Funded through what was then the Telerobotics Intercenter Working Group, Ranger was SSL’s effort to produce a free-flying robot capable of assisting astronauts with tasks such as structural repairs, assembly, and on-orbit refueling. The lab developed a test robot for underwater operation called the Ranger Neutral Buoyancy Vehicle (NBV). Though Ranger NBV is no longer part of an official NASA program, Joe Graves, who served as a lead engineer for the proejct, has moved on to a new project, one that leverages the telerobotics experience he developed from the Ranger program to help revolutionize an entirely different field: nutrition.
How it Works
In 2003, Graves founded Vitabot, an online nutrition company headquartered in Beltsville, MD, that uses some of the same robotics and computer science concepts that he developed for the Ranger NBV. Graves hit on the idea when he noticed the disconnect between the vast amounts of nutritional data available to the public and how that data is actually used. He noted that the U.S. Department of Agriculture (USDA) offers complete breakdowns of what composes various foods — far beyond what is offered on food labels — and that the Institute of Medicine, a nonprofit division of the National Academies of Science, publishes reports that gather research from around the world to determine nutritional needs.

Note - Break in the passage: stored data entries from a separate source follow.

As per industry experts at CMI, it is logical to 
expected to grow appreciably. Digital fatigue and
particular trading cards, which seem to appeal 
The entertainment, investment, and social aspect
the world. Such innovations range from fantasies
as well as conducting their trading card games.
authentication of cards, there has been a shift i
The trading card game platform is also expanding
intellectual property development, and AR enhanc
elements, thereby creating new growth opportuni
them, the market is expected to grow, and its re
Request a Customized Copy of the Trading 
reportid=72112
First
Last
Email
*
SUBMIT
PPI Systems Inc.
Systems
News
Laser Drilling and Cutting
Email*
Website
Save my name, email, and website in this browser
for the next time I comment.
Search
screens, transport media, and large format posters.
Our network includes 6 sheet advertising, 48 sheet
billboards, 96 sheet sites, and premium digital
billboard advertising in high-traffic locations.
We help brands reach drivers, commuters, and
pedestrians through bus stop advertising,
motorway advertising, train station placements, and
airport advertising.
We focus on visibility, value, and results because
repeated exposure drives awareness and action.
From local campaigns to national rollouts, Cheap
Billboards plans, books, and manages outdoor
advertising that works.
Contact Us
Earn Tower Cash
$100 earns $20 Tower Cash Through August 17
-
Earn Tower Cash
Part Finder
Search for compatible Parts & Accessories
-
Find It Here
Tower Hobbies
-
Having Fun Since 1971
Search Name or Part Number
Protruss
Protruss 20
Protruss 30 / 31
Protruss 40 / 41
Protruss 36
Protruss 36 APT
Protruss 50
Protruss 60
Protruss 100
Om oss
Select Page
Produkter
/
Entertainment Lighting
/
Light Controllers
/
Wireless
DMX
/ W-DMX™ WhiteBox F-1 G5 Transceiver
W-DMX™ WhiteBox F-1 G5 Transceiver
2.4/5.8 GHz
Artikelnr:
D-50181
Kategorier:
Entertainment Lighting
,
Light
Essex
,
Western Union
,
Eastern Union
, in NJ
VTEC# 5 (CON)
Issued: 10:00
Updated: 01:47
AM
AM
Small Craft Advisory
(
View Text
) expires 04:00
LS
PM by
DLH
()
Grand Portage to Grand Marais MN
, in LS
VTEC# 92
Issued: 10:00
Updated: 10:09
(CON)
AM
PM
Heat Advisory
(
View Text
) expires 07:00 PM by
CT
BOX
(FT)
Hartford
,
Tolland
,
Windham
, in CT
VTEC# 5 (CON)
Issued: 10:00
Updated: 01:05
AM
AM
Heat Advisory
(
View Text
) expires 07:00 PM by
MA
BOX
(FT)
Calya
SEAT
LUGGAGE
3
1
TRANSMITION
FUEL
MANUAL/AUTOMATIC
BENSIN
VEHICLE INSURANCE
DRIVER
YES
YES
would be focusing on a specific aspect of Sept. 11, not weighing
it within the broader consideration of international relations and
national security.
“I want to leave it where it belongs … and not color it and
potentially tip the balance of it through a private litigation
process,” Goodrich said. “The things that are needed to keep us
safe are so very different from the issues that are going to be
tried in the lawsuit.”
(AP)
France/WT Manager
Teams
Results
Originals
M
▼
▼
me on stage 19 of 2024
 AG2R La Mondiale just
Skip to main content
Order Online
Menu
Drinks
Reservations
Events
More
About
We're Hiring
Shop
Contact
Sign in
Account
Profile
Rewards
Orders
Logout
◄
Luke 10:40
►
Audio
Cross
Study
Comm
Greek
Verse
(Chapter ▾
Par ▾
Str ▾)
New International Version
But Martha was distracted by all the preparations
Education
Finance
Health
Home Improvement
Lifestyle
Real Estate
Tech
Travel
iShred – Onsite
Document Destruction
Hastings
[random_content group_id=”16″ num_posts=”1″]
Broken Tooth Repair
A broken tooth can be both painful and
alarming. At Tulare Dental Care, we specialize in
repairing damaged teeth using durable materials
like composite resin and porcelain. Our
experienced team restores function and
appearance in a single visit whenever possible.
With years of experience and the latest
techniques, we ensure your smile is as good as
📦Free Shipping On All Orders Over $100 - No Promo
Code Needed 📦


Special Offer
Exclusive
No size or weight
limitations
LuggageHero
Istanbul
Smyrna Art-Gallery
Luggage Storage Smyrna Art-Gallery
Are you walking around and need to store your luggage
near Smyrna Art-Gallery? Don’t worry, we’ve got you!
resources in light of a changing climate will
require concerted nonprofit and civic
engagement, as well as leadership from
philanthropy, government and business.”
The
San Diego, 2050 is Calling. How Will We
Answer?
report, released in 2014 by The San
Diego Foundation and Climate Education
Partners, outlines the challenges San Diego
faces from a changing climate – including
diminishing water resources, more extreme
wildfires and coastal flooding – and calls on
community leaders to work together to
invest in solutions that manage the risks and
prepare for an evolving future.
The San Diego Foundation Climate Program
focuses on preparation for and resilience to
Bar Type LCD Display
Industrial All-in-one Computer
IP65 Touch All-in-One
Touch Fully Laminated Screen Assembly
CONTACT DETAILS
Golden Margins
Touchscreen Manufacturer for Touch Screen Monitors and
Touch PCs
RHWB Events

“On one end, you have the USDA putting out exactly what’s in food, and on the other you have the Institute of Medicine putting out the nutrition you should have,” said Graves. The problem was that the public had no convenient way to make use of this information. Graves realized this challenge was similar to one he faced with the Ranger NBV. The robot has more than 20 computers controlling different joints, navigation systems, and thrusters, all requiring complex data to manipulate. For the Ranger NBV, the solution was to create intelligent software to mediate between the operator and the robotics data. Graves saw the same idea could work for nutrition.
Vitabot uses the exact same style of algorithms that were developed between the robot and the operator. The result is an easy-to-use online program that allows users to set health goals like desired weight, and then plan balanced meals using a food database featuring tens of thousands of choices. Available through corporate wellness programs and health clubs, Vitabot centers around an interactive report card that grades how food choices measure up to users’ nutritional needs in a wide range of categories including calories, fat, electrolytes, minerals, and vitamins. Users can build complete menus of favorite foods that also match their nutritional needs, allowing them to make real, individually tailored use of the previously overwhelming quantities of available nutritional data.
Vitabot’s algorithms guide the users’ choices to help them get complete nutritional balance. The resulting balanced menus are then shared through Vitabot’s Ultimate Mealplan Project, where other users can then modify and improve these menus, guided by Vitabot’s suggestions. “This creates a massive group experience where individuals guided by their own personal tastes and the requirements of the Institute of Medicine, are mapping out an enormous space of carefully balanced meal plans,” said Graves.
Where it Stands
Though the focus of Vitabot is on balanced nutrition and not weight loss, the latter is often a result of the former, Graves said. The company now counts the likes of HBO and Warner Bros. among its nearly 1,000 company clients, and has experienced over 1,500% growth in the health club industry in the last year, with major chains like Gold’s Gym offering Vitabot to its members.